本文 —
________________

2010年12月18日土曜日

あなたがどこにいようとも

  私は窓から身をのり出して、
  雲ひとつない夜空とそこに浮かぶ月の暈を見上げていた。
  すべてはそこにあった。すべては宙に浮かんだまま。
  雨も、霰も、火も、石も、そして神がいるならば、その御心も。
  恒星も、惑星も、彗星も、私たちの運命も。
  すべては宙ぶらりんのまま、空の彼方に浮かんだままだった。

              ――アンドレア・バレット『地図に仕える者たち』

 



 師走も半ばを過ぎ、いよいよ殺人的スケジュールに突入した夢ねこです。
 芳年の残酷絵がいつまでもブログのトップに来るのもどうかと思うので、
 とりあえず近所で撮ったクリスマスの画像をアップします。
 
高島屋のツリーは小ぶりながら、シックでかなり凝っていますね。

             伊勢丹は「森」をイメージしたツリーだそうです。
     

          シカやクマやフクロウなど、森の動物たちが隠れています。

             駅ナカのリースはシンプル。


 子供のころ、アジアのとある小国に住んでいたとき、
 毎週のように教会(日曜学校)に通っていたことがあって、
 クリスマスには賛美歌を歌ったり、
 聖歌隊でキャンドルサービスをして各家庭をまわったり、
 聖書物語の劇を演じたり
 外国製のクリスマスカードを交換したりして、
 あのころがいちばんクリスマス気分を満喫できたように思います。

 クリスマス、冬至の祝い、ミトラの祭り。

________________

保存済みの項目:
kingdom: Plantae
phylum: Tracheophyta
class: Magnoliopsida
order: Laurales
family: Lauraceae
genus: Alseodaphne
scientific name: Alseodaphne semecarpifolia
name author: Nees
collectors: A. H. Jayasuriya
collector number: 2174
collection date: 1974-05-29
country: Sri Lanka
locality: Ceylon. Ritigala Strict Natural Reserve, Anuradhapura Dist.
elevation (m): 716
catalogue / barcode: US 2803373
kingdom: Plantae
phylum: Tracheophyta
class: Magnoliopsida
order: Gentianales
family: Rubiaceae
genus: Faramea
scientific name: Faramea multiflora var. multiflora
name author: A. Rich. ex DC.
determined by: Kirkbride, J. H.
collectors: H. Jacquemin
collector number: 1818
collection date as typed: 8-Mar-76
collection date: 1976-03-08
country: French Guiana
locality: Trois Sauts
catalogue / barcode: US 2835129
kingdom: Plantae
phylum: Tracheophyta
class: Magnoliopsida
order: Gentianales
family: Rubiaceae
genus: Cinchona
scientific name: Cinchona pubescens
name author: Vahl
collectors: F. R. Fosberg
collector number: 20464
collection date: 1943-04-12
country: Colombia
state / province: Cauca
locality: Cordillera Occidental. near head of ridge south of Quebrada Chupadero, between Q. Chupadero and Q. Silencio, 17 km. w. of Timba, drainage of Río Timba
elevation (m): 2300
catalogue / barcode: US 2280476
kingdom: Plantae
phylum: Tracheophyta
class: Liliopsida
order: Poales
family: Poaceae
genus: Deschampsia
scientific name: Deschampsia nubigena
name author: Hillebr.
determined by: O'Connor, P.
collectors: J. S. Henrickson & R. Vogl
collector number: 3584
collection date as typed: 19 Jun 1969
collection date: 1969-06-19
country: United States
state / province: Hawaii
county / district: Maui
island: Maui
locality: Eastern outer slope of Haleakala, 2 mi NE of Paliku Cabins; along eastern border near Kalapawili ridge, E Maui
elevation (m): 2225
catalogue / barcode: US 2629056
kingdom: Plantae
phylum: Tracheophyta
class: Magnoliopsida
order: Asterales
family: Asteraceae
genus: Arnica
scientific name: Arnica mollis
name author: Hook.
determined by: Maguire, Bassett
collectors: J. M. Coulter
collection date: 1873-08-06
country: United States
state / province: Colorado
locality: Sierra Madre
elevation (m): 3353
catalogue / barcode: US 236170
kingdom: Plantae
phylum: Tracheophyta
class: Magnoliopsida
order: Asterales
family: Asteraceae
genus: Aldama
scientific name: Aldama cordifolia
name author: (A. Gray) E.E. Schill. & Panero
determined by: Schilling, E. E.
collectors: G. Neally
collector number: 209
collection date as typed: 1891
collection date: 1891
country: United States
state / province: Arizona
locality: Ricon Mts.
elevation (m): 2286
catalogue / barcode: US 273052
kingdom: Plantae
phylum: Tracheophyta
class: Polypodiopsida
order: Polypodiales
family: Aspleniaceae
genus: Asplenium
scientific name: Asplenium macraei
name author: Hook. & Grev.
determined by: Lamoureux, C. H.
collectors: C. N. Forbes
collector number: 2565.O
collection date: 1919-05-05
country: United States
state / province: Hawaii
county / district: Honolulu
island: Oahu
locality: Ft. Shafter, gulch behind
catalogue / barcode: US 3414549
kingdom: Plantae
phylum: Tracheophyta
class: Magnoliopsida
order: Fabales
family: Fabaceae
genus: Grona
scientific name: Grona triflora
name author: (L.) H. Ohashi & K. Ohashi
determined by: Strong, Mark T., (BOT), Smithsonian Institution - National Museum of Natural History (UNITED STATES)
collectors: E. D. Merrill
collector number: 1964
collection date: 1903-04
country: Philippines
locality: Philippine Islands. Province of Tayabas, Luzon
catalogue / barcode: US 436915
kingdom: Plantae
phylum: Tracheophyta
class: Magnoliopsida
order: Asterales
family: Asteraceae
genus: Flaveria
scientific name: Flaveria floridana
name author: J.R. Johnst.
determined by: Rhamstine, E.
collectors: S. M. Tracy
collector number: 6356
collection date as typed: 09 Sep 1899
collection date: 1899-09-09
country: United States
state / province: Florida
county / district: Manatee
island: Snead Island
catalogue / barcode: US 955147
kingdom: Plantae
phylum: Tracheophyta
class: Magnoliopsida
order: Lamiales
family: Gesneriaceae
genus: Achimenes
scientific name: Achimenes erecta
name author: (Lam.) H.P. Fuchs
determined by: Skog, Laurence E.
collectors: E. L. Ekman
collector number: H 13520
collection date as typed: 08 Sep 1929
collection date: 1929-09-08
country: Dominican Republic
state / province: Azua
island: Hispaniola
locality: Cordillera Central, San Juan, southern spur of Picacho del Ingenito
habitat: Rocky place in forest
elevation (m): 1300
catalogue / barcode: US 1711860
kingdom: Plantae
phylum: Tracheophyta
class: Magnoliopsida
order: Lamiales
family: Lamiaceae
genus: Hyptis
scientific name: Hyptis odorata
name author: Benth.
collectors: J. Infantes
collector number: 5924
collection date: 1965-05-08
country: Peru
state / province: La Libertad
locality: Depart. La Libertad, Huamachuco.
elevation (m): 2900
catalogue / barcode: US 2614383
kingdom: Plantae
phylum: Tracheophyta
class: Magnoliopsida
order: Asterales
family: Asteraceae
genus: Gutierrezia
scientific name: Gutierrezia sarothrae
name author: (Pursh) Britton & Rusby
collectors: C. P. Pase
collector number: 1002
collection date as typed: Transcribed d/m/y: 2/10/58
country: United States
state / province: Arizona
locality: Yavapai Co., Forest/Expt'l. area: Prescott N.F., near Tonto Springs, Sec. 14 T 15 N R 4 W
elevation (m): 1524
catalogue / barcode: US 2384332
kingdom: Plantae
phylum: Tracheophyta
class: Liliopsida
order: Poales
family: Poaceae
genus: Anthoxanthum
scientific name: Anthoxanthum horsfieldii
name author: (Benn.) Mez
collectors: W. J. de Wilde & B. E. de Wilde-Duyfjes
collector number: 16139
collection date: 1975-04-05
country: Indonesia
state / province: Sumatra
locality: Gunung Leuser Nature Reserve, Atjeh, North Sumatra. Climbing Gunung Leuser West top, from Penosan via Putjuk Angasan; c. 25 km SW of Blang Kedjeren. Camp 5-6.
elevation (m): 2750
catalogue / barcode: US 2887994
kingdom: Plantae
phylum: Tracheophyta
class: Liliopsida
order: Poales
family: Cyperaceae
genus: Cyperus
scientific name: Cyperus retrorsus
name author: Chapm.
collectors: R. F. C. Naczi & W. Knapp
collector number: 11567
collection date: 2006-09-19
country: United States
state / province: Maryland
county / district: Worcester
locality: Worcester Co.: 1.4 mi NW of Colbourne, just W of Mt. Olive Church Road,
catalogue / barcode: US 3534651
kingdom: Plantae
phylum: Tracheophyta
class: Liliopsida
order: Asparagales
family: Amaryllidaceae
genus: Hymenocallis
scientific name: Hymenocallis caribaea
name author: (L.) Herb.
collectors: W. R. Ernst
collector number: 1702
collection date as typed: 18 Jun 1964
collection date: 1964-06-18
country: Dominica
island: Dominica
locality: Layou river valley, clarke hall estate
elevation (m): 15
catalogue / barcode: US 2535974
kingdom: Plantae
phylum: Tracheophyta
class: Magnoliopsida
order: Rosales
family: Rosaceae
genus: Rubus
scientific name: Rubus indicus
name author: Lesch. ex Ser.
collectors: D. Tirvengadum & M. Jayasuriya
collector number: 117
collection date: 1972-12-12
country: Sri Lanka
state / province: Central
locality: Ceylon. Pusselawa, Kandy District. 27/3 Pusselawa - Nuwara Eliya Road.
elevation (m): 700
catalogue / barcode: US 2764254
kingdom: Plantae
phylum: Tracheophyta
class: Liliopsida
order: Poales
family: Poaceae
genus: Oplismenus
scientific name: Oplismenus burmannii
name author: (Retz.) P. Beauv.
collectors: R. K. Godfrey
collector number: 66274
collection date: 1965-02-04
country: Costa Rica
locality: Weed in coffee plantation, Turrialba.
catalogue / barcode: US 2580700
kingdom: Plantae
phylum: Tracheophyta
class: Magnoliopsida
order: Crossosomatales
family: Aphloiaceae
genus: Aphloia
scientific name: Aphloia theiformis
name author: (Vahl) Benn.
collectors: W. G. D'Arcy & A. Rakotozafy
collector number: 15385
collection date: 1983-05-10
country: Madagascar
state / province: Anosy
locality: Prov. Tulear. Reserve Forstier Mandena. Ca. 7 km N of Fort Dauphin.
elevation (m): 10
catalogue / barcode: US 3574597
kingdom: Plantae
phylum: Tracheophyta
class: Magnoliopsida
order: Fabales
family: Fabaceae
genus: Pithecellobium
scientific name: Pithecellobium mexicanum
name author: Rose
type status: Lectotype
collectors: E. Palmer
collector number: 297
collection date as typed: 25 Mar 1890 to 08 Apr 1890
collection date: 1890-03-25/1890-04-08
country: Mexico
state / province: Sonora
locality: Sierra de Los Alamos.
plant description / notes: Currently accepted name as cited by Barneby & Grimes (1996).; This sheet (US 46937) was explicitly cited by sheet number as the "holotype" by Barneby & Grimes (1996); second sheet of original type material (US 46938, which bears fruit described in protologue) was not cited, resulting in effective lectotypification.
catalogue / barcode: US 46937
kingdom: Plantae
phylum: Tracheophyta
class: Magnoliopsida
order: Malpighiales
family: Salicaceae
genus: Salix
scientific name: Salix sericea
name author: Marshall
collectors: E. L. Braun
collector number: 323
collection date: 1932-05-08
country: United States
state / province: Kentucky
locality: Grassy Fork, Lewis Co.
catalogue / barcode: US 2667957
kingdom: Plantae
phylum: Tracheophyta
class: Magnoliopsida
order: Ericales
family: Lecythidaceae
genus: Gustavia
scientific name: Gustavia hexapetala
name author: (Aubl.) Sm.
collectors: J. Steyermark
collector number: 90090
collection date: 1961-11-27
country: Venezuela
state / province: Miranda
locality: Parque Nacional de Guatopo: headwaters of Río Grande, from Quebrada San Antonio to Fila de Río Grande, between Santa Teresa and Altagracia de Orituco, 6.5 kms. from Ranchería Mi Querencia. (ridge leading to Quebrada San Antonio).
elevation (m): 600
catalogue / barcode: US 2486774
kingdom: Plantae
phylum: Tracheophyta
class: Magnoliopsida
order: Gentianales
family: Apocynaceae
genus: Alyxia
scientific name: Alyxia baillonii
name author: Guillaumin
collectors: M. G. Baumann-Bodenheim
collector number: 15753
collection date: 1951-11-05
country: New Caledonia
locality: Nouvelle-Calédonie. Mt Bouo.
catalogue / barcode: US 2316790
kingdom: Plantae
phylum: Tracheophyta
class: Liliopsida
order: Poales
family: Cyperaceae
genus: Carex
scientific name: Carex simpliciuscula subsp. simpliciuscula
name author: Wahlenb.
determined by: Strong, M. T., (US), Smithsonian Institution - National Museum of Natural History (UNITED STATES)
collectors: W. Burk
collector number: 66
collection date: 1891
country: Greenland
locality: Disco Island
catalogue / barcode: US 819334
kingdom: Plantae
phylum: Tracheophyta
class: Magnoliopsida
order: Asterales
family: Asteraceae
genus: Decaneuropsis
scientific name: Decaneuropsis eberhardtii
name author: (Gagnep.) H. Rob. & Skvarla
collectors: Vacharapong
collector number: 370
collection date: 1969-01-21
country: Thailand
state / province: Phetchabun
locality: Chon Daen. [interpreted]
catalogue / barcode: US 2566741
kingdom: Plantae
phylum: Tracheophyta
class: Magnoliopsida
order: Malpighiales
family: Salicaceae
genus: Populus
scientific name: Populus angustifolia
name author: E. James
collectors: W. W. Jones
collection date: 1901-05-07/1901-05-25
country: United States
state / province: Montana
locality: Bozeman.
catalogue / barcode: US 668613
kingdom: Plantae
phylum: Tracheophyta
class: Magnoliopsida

________________

課題 A —
クリスマスの記事のうち、「2010年12月18日土曜日」から「すべては宙ぶらりんのまま、空の彼方に浮かんだままだった。」までをすべて、一字も変えずに書き写してください。
課題 B —
クリスマスの記事を、最後の文の次から書き続けてください。

回答 A —
2010年12月18日土曜日

あなたがどこにいようとも

  私は窓から身をのり出して、
  雲ひとつない夜空とそこに浮かぶ月の暈を見上げていた。
  すべてはそこにあった。すべては宙に浮かんだまま。
  雨も、霰も、火も、石も、そして神がいるならば、その御心も。
  恒星も、惑星も、彗星も、私たちの運命も。
  すべては宙ぶらりんのまま、空の彼方に浮かんだままだった。

回答 B —
 若いころ経験したゴージャスなクリスマスも良かったけれど、
 教会でロウソクを灯して厳かに過ごしたクリスマスのほうが、
 懐かしくて、印象深い。




頭上では流星が空を切り、熱い石が降り注ぐ。その光に満ちた草原の彼方には、私にはけっして手にすることのできないものが存在していた。私が手に入れられるのは、いま私の隣にあるものだけだった。

それでも
夢ねこはそっとささやいた、「神は天にあり、世はすべてよし」。



2010年12月9日木曜日

首が飛んでも動いてみせるわ

某歌舞伎役者さんが、「反省が足りない」とボコボコに叩かれているけれど、
いいんじゃないかな、そんなに殊勝にならなくても。


歌舞伎なんて今でこそ高尚な伝統芸能として祭り上げられているけれど、本来はもっと血みどろで、極彩色の地獄絵図や濡れ場が登場するエログロの世界。

そういう世界をお行儀のいい品行方正な役者ばかりが演じてもツマラナイ。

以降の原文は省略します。